On October 17, 2011, the Microcap Fraud Working Group (Working Group) hosted a public roundtable to discuss the regulatory issues involved in the execution, clearance, and settlement of microcap securities. The Working Group is a joint initiative of the Securities and Exchange Commission’s Division of Enforcement and its Office of Compliance Inspections and Examinations, and is charged with the primary responsibility of detecting and deterring fraud involving microcap securities.
The roundtable was split into three panels: (1) Compliance Challenges Associated with Microcap Securities; (2) Anti-Money Laundering Monitoring; and (3) Potential Changes to the Regulatory Framework Concerning Microcap Securities.
The panelists included representatives from the Depository Trust & Clearing Corporation (DTC) and FINRA, as well as securities lawyers and executive officers from capital market firms.
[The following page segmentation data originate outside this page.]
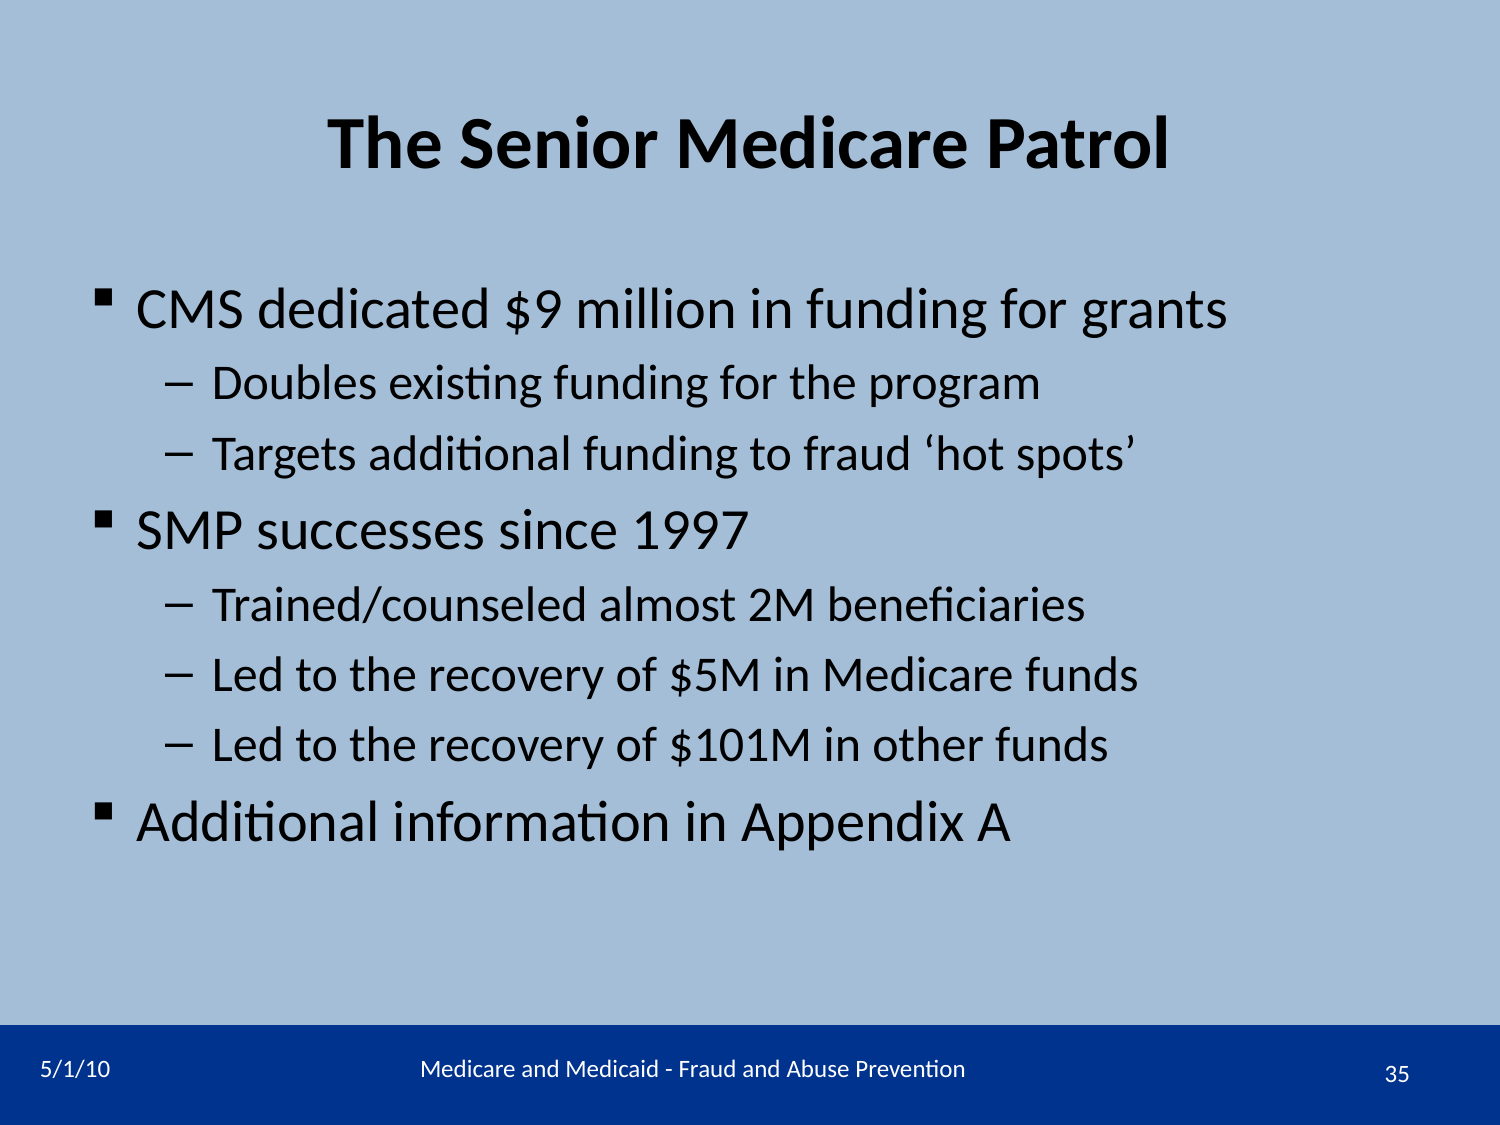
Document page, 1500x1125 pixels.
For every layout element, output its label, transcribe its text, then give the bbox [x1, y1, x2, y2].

slide_number 35 [1074, 1042, 1425, 1103]
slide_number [24, 1037, 375, 1098]
title The Senior Medicare Patrol [74, 44, 1426, 233]
list CMS dedicated $9 million in funding for grants Doubles existing funding for the program Targets additional funding to fraud ‘hot spots’ SMP successes since 1997 Trained/counseled almost 2M beneficiaries Led to the recovery of $5M in Medicare funds Led to the recovery of $101M in other funds Additional information in Appendix A [74, 262, 1426, 1006]
footer Medicare and Medicaid - Fraud and Abuse Prevention [399, 1037, 988, 1098]
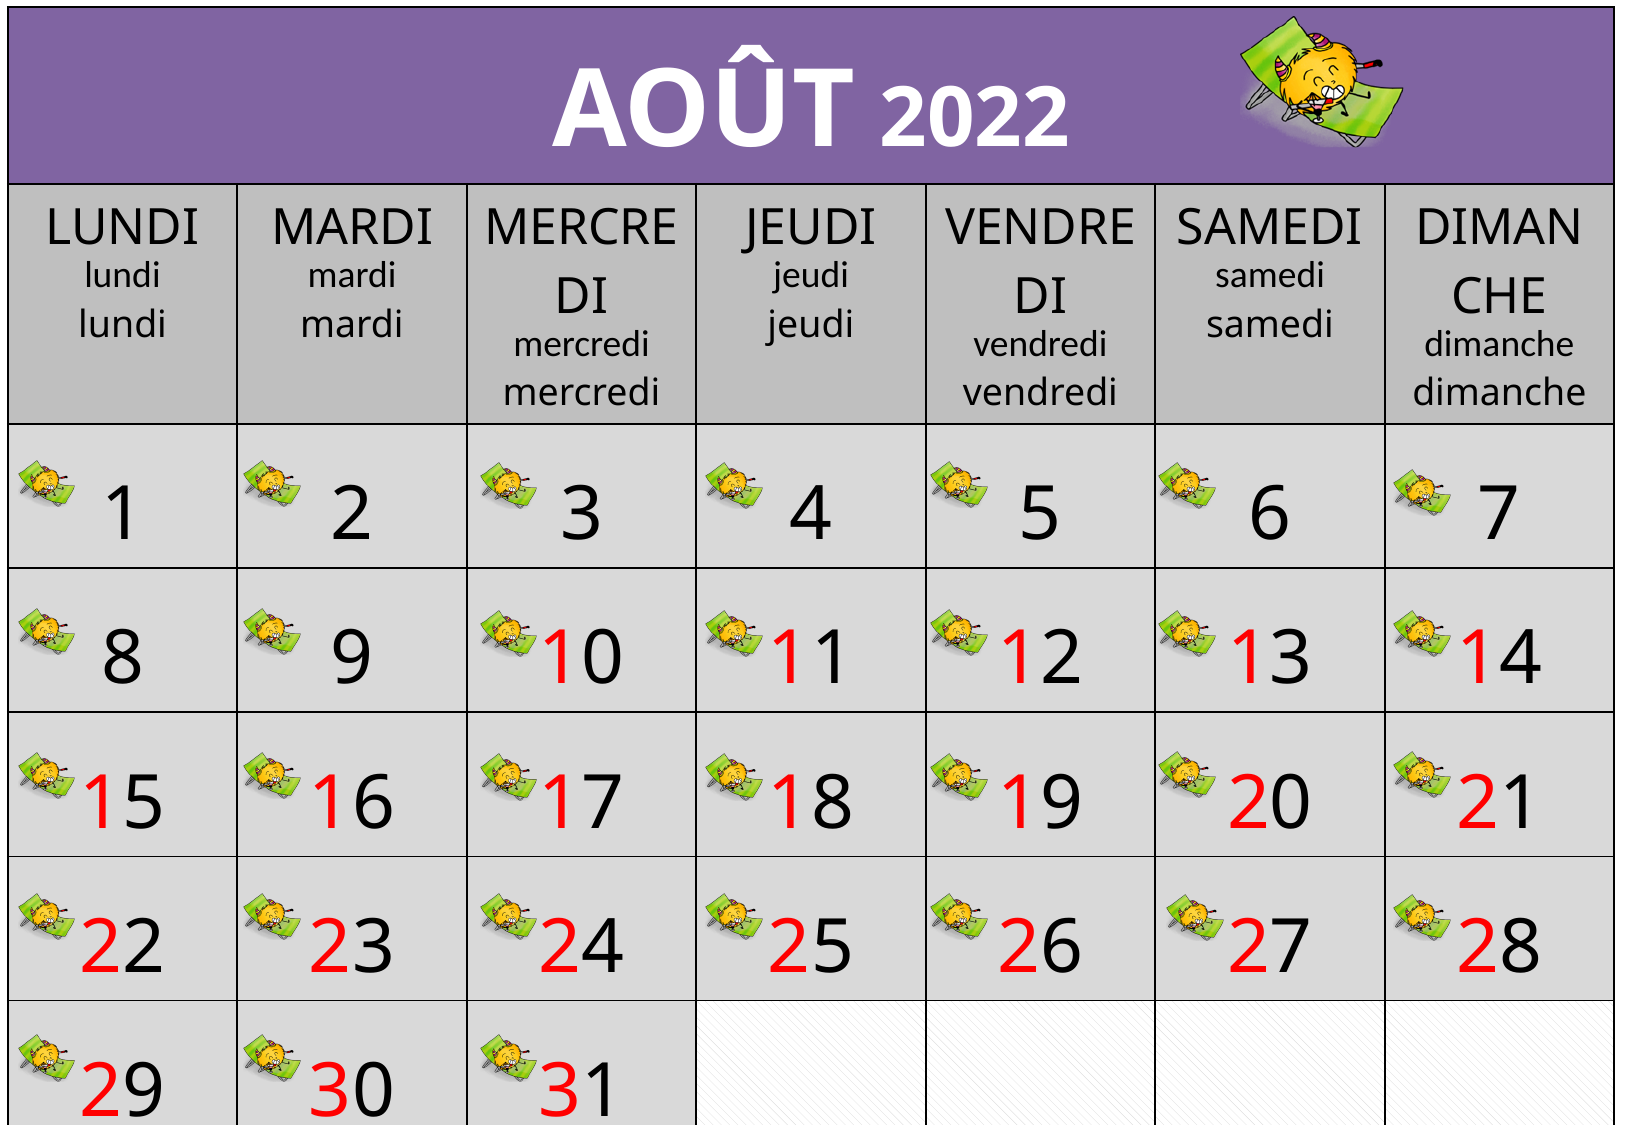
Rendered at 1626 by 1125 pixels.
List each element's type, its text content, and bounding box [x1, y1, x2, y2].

table_cell 6 [1156, 425, 1384, 567]
table_cell SAMEDI samedi samedi [1156, 185, 1384, 423]
picture [1393, 468, 1451, 516]
table_cell 7 [1386, 425, 1613, 567]
table_cell [697, 1001, 925, 1125]
picture [930, 609, 988, 657]
picture [1158, 610, 1216, 658]
picture [479, 610, 538, 658]
table_cell 24 [468, 857, 695, 1000]
table_cell MARDI mardi mardi [238, 185, 466, 423]
table_cell [1386, 1001, 1613, 1125]
picture [479, 1034, 538, 1082]
picture [243, 460, 301, 507]
table_cell 21 [1386, 713, 1613, 856]
table_cell 14 [1386, 569, 1613, 711]
picture [479, 462, 538, 510]
picture [1158, 751, 1216, 798]
picture [243, 1034, 301, 1082]
table_cell MERCREDI mercredi mercredi [468, 185, 695, 423]
table_cell 9 [238, 569, 466, 711]
picture [17, 892, 76, 940]
picture [479, 753, 538, 801]
table_cell JEUDI jeudi jeudi [697, 185, 925, 423]
picture [1393, 751, 1451, 798]
picture [17, 460, 76, 507]
table_cell 19 [927, 713, 1154, 856]
table_cell 25 [697, 857, 925, 1000]
picture [243, 608, 301, 655]
table_cell 16 [238, 713, 466, 856]
table_cell 8 [9, 569, 236, 711]
table_cell 3 [468, 425, 695, 567]
table_cell 26 [927, 857, 1154, 1000]
picture [1239, 15, 1404, 149]
picture [705, 610, 763, 658]
picture [17, 608, 76, 655]
picture [1393, 610, 1451, 658]
table_cell 11 [697, 569, 925, 711]
table_cell 17 [468, 713, 695, 856]
picture [243, 892, 301, 940]
table_cell 5 [927, 425, 1154, 567]
picture [1393, 894, 1451, 941]
picture [705, 462, 763, 510]
table_cell 22 [9, 857, 236, 1000]
picture [1158, 462, 1216, 510]
table_cell VENDREDI vendredi vendredi [927, 185, 1154, 423]
table_cell 20 [1156, 713, 1384, 856]
table_cell DIMANCHE dimanche dimanche [1386, 185, 1613, 423]
table_cell 31 [468, 1001, 695, 1125]
picture [479, 892, 538, 940]
picture [705, 753, 763, 801]
picture [243, 752, 301, 799]
table_cell 29 [9, 1001, 236, 1125]
table_cell 4 [697, 425, 925, 567]
picture [1166, 894, 1224, 941]
picture [930, 461, 988, 509]
table_header AOÛT 2022 [9, 8, 1613, 183]
table_cell 30 [238, 1001, 466, 1125]
table_cell 27 [1156, 857, 1384, 1000]
table_cell 18 [697, 713, 925, 856]
table_cell 28 [1386, 857, 1613, 1000]
picture [17, 752, 76, 799]
table_cell 2 [238, 425, 466, 567]
table_cell 13 [1156, 569, 1384, 711]
table_cell 1 [9, 425, 236, 567]
table_cell 23 [238, 857, 466, 1000]
table_cell 10 [468, 569, 695, 711]
picture [930, 892, 988, 940]
picture [930, 753, 988, 801]
picture [17, 1034, 76, 1082]
table_cell [1156, 1001, 1384, 1125]
picture [705, 892, 763, 940]
table_cell [927, 1001, 1154, 1125]
table_cell 15 [9, 713, 236, 856]
table_cell 12 [927, 569, 1154, 711]
table_cell LUNDI lundi lundi [9, 185, 236, 423]
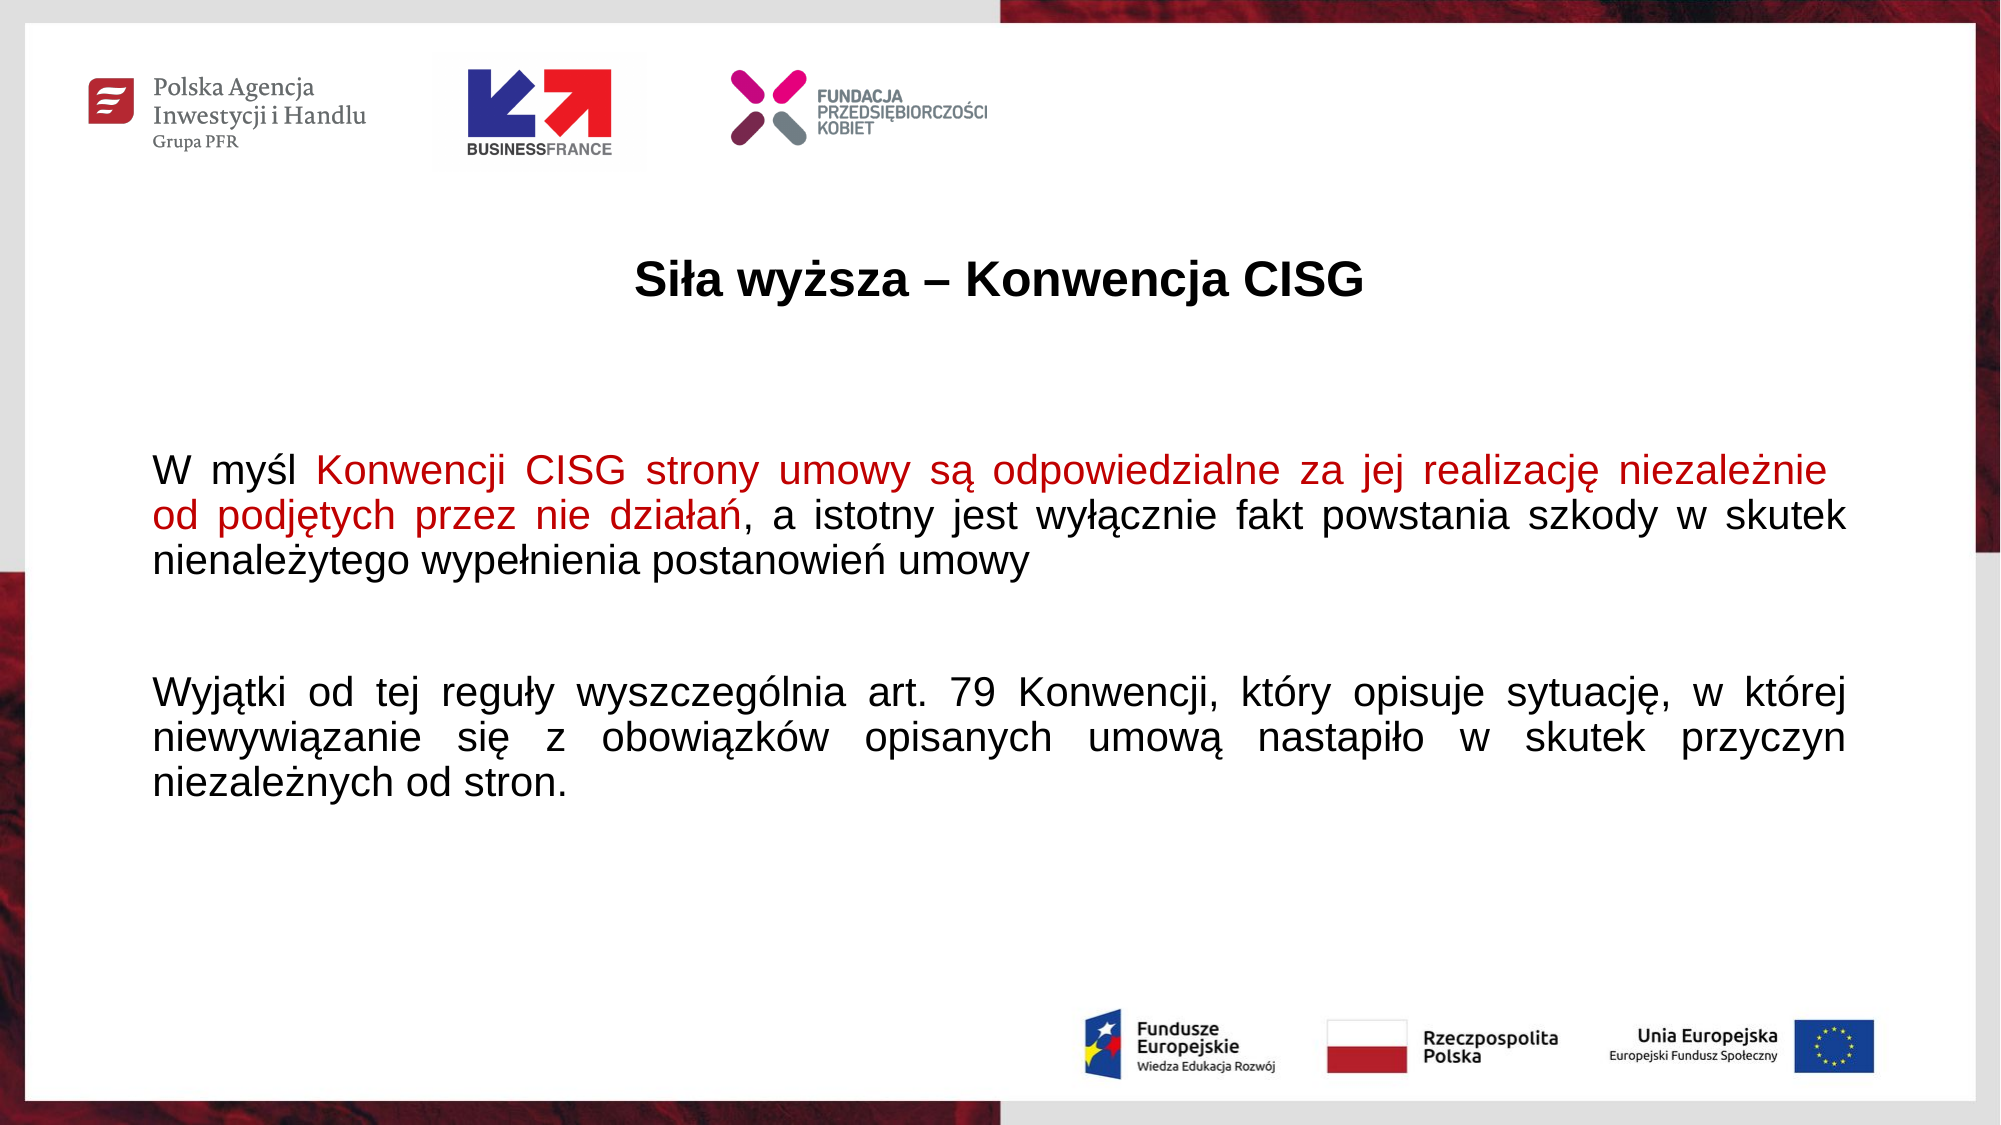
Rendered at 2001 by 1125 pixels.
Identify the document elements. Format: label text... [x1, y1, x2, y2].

picture [0, 0, 2001, 1125]
list W myśl Konwencji CISG strony umowy są odpowiedzialne za jej realizację niezależnie od podjętych przez nie działań, a istotny jest wyłącznie fakt powstania szkody w skutek nienależytego wypełnienia postanowień umowy Wyjątki od tej reguły wyszczególnia art. 79 Konwencji, który opisuje sytuację, w której niewywiązanie się z obowiązków opisanych umową nastapiło w skutek przyczyn niezależnych od stron. [137, 440, 1863, 1125]
title Siła wyższa – Konwencja CISG [137, 205, 1863, 356]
Two themes pervaded the three panels: communication and transparency. Several of the panelists conveyed issuer frustration with the lack of consistent communication from the SEC as to how issuers should tackle their securities compliance obligations when circumstances suggest that they may be participating in illegal resales of restricted securities. Similarly, it was suggested that the DTC was less than transparent in providing issuers and transfer agents with specific reasons that a transaction is flagged. However, despite complaints about the SEC and DTC’s inconsistent communication and lack of transparency, a DTC representative informed the audience and panelists that there has been a steady increase in the filings of suspicious activity reports (SARs) — due, in part, to Section 314(b) of the Patriot Act and FINRA Notice 09-05. Since 2003, SAR filings have increased from only 32 to an expected 1,800 reports in 2011. Notably, Section 314(b) permits financial institutions, upon notice to the Department of the Treasury, to exchange information with one another to identify and report to the federal government activities that may involve money laundering or terrorist activity. And FINRA Notice 09-05, generally, is a reminder to broker-dealers of their responsibility to ensure compliance with the federal securities laws and FINRA rules when broker-dealers are participating in the sales of unregistered securities.
When asked for suggestions to improve the regulatory framework concerning microcap securities, the panelists named several. First, it was suggested that there needed to be greater communication among the SEC, DTC, and market-makers in determining whether trading in a security should be halted. Other panelists suggested that the SEC shore up its controls related to the purchase and sale of securities in the public markets where there is little to no current information available for the issuers of such securities. Other panelists believed that the SEC should consider reforming its rules that are designed to prevent fraud. For example, one panelist suggested that the definition of “investment adviser” under Section 202(a)(11) of the Investment Advisers Act be revised to be more encompassing. Another panelist suggested that the SEC should consider an annual review of the clearance controls provided for in Rule 15c2-11 under the Securities Exchange Act of 1934, as amended, which generally imposes certain information review and maintenance obligations on broker-dealers that publish quotations in a quotation medium for securities that are quoted on the OTC Bulletin Board and Pink Sheets. More specifically, Rule 15c2-11 proscribes broker-dealers from submitting a quotation for a covered OTC equity security before it has gathered and reviewed current information about the issuer whose security is the subject of the quotation.
The burden to monitor and control illegal, unregistered distribution of securities falls on the shoulders of all the players involved, including the SEC, DTC, financial institutions, and issuers, among others. But securities firms potentially bear the biggest responsibility to ensure that they have written procedures in place that are reasonably designed to detect the sale of unregistered securities. And while these procedures and controls will vary from firm to firm depending on the circumstances surrounding the proposed distribution and resale, all such firms must be prudent in acknowledging this obligation and implementing procedures.